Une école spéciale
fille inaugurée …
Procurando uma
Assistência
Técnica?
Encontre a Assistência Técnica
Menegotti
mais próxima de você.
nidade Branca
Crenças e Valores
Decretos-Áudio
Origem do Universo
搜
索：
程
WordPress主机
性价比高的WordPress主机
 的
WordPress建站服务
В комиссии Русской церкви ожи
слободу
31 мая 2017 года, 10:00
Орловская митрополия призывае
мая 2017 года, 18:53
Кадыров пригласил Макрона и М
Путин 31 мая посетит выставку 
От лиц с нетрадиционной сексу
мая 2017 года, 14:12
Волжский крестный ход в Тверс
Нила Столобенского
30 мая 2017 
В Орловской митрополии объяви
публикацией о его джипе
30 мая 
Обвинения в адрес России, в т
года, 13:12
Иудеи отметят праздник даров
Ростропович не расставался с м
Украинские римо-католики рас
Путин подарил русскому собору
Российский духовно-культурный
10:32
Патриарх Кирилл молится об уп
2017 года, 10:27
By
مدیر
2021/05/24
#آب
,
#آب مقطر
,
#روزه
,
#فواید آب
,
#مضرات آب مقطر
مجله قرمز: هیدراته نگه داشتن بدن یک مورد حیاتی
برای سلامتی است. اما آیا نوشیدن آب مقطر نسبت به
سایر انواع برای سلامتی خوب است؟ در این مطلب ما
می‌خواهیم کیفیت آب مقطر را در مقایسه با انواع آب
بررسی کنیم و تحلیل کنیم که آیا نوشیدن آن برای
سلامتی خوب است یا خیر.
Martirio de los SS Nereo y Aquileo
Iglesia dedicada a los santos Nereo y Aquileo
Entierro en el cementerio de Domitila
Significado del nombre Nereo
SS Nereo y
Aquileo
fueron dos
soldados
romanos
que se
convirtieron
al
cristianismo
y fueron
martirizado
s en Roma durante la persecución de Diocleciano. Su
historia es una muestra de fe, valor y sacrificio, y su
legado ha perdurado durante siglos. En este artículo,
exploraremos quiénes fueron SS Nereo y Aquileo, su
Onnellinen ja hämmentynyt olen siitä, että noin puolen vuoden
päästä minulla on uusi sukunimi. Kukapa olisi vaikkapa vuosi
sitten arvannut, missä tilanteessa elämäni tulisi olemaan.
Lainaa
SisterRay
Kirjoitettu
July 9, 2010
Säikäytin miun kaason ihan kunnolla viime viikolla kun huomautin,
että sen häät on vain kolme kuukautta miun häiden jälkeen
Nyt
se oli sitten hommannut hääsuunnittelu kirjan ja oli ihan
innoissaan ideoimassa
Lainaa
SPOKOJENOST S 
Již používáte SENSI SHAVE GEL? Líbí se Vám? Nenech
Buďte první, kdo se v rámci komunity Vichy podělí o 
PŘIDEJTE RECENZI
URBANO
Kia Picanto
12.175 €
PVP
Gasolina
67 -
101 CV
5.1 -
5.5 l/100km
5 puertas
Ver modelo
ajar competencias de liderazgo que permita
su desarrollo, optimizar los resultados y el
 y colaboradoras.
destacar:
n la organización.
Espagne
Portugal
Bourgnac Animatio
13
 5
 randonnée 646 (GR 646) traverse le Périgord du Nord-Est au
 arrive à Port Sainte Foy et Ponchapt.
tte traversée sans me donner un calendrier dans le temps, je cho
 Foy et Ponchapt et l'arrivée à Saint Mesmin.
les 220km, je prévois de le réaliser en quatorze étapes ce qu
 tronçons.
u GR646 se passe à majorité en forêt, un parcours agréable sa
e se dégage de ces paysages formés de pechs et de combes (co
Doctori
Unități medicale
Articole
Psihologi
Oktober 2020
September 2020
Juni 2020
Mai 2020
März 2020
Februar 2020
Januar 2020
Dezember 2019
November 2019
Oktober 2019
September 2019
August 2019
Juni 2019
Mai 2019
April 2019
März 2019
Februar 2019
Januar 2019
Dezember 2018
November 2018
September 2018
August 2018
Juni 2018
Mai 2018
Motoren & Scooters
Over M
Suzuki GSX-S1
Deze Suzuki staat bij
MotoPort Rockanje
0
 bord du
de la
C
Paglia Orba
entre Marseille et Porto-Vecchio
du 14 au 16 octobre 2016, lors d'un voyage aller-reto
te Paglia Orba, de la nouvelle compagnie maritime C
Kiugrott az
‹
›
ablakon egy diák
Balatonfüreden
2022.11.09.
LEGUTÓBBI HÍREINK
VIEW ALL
════════════════════
=== Try it ===
Check each line of the records above for "года", and copy those that have it.

=== Task result ===
31 мая 2017 года, 10:00
мая 2017 года, 18:53
мая 2017 года, 14:12
года, 13:12
2017 года, 10:27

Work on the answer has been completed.